» – Il pleut plus. Avec le soleil qui se lève, c’est un peu toujours comme ça. J’aime bien. J’aime bien l’odeur du trottoir mouillé.
– T’es trop urbaine pour moi, je préfère l’herbe, l’odeur de l’herbe mouillée. Allez, tire-toi.
– A quand ?
– Je sais pas. Tu m’as forcé à écrire, là. C’est pas de ta faute, mais c’est comme ça, il faut que je me vide.
– Me suis occupé des bourses, à ta plume le reste.
– Ça finit toujours par se remplir.
– C’est à ce moment-là qu’on me rappelle, j’ai l’habitude.
– Là-haut, surtout. Mon problème, ces derniers temps, c’est que j’ai eu beau puiser, j’arrive pas à tarir la source. Faudrait que je foute un bon coup de pied et que le puits soit étouffé par les pierres, tout ça. Faudrait que ça s’arrête. Je voudrais ne plus rien avoir à dire, que là-haut, dans l’arrière-boutique, on arrête de vouloir raconter la suite, tout ce qui ne s’est pas arrivé, qu’on transforme la réalité de manière à ce que je ne sache plus ce qui est vrai ou faux. Je voudrais que ça s’endorme. Longtemps.

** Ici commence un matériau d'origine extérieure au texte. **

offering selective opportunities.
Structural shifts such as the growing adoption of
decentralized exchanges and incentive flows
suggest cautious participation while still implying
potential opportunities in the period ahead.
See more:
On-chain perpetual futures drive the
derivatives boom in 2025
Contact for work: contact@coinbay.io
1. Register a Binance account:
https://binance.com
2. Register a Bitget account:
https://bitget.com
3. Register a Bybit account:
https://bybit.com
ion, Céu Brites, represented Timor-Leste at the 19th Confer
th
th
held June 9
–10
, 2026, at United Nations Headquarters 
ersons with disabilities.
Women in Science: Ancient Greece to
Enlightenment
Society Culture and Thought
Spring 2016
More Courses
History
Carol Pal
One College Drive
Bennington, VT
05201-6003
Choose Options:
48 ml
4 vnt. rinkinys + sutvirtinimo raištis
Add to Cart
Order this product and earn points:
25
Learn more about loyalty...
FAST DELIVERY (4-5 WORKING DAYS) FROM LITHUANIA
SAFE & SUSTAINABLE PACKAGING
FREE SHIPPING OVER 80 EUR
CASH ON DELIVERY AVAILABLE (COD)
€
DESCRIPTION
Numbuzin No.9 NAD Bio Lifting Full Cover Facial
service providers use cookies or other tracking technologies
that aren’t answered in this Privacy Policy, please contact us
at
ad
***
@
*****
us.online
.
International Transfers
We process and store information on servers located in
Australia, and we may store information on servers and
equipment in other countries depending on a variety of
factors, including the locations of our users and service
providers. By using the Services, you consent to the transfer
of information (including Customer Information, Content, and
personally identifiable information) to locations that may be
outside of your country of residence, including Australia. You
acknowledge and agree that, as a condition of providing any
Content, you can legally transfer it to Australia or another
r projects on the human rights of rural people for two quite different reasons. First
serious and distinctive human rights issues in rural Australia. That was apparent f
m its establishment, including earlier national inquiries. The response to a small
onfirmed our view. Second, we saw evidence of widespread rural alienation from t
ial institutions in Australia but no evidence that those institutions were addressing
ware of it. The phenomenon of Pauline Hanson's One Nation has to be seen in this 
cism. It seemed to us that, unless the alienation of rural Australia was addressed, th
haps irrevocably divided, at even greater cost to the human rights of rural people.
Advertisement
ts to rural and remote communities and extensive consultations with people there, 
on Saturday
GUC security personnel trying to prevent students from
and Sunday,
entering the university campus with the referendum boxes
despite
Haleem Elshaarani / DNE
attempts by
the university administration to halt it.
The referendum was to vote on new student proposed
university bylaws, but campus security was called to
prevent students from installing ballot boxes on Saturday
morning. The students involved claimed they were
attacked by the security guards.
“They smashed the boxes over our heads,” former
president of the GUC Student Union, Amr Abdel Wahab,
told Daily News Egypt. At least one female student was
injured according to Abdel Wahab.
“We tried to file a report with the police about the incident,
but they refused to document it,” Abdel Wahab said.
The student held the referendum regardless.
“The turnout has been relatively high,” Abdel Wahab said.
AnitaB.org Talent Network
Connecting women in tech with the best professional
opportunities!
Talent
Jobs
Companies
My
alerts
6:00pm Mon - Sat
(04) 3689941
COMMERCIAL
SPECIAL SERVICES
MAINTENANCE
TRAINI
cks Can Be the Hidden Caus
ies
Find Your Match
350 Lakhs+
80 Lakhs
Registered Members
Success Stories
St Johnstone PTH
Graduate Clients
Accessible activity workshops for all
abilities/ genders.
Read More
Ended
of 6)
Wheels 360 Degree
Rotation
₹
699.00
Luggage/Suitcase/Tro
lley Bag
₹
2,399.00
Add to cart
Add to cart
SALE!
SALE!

– C’est la paix, c’est ça, hein ?
– Que je cherche ?
– Ouais.
– Si tu la trouves, ramène-la la prochaine fois, que je vois sa gueule.
– La paix. C’est bien la dernière utopie qu’on partage avec le reste de la planète.
– Tu permets que je te la vole, celle-là ?
– Elle est déjà de toi.
– Alors, tu me sers à quoi si je sais déjà tout ?
– A provoquer un accident, à t’interroger, c’est tout. Allez, je me tire.
*
Tant qui m’échappe. Les gens, les choses, les interrogations, ce qui vient, ce qui n’est plus… les sentiments… Les pas se font lourds dans les sables émouvants et mes espoirs n’ont plus la force de projeter quoique ce soit, n’importe quel petit émoi n’a plus de lendemain. Parfois, à genoux, immobile, j’en viens à souhaiter que ce soit la dérive des continents qui me fasse avancer.